Your goal.
Reproduce every line of the records below word for word, keeping the original spelling and line order.
Start of Dataset content
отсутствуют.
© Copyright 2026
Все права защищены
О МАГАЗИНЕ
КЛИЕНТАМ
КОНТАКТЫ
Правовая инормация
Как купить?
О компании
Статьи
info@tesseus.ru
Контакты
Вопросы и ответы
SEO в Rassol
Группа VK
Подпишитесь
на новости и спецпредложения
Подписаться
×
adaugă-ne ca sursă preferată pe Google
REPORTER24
End of Dataset content
Expected output.
отсутствуют.
© Copyright 2026
Все права защищены
О МАГАЗИНЕ
КЛИЕНТАМ
КОНТАКТЫ
Правовая инормация
Как купить?
О компании
Статьи
info@tesseus.ru
Контакты
Вопросы и ответы
SEO в Rassol
Группа VK
Подпишитесь
на новости и спецпредложения
Подписаться
×
adaugă-ne ca sursă preferată pe Google
REPORTER24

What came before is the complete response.